2022 - Poor Performance & a Year to Forget
When a market or an individual stock is performing poorly, it can be an opportunity for long-term investors to buy assets at a lower price. This is known as "buying low" which is an investment strategy that aims to purchase assets when they are undervalued and then hold them until their value increases. This approach is based on the idea that markets tend to be cyclical, meaning they go through periods of growth and decline. Therefore, by buying assets when they are undervalued during a period of poor performance, investors can potentially benefit from the market recovery when it occurs.

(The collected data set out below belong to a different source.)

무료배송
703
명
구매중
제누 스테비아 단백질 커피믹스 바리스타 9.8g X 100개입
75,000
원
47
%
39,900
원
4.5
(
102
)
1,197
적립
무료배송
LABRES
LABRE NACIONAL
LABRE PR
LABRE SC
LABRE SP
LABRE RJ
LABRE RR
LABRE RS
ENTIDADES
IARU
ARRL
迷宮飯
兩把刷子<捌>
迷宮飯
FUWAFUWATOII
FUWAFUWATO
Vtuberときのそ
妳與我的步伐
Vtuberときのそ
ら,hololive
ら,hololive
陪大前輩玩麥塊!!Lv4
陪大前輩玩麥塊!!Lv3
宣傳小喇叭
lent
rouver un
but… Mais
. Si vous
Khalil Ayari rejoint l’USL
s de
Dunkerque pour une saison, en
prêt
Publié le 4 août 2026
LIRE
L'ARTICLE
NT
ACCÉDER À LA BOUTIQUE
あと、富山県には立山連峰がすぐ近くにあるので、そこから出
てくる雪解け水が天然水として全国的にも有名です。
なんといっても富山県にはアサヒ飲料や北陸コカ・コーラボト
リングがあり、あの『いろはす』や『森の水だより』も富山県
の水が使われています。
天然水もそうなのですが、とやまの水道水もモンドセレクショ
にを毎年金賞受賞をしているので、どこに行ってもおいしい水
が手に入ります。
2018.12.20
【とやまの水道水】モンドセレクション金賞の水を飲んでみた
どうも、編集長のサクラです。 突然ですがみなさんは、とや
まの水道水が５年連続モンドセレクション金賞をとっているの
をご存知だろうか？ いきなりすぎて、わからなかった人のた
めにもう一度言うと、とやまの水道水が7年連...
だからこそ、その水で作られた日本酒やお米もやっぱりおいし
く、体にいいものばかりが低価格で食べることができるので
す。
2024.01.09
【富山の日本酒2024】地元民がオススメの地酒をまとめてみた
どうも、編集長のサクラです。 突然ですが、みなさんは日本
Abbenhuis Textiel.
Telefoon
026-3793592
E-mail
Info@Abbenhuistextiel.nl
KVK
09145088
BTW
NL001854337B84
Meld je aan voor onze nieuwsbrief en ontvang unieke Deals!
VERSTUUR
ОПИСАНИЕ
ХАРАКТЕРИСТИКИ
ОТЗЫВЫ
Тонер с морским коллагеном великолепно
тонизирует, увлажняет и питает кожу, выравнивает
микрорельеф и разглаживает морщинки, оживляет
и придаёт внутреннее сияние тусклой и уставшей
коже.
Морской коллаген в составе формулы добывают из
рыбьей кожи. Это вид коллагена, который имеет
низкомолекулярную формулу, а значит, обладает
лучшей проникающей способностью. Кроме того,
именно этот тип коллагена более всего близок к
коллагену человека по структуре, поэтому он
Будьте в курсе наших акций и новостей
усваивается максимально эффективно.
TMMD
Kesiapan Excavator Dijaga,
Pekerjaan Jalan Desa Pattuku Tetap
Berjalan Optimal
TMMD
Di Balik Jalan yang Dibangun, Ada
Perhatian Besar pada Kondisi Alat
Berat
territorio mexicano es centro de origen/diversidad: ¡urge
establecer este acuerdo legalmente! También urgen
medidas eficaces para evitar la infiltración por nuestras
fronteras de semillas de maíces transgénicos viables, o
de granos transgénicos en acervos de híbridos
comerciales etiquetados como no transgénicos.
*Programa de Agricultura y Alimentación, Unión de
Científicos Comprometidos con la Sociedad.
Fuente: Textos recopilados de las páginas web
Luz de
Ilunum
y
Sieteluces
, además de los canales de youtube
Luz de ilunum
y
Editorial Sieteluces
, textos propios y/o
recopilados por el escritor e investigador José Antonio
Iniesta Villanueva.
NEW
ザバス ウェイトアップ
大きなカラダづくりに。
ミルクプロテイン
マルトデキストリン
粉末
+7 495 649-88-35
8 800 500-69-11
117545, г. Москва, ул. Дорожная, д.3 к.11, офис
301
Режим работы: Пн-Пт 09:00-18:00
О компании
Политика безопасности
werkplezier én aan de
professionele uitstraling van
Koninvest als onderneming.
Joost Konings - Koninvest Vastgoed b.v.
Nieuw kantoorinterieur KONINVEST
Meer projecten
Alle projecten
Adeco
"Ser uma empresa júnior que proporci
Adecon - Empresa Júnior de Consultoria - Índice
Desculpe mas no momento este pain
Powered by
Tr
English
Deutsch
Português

Additionally, during a period of poor performance, companies may be cutting costs and streamlining operations, which can make them more profitable in the long-term. This can lead to higher future earnings, which can drive the stock price higher. Furthermore, during a recessionary period, companies that are more resilient and well-positioned to weather the downturn may be more likely to emerge stronger when the economy recovers. This can also lead to higher stock prices in the future.
Another aspect is that during a recessionary period, the interest rates are likely to be reduced, which makes borrowing cheaper for companies, this is likely to increase the investment and spending in the economy, which can lead to higher economic growth and potentially higher stock prices.
It's important to note that investing in undervalued assets during a recessionary period can be a good way to take advantage of the market recovery, but it also comes with a higher degree of risk.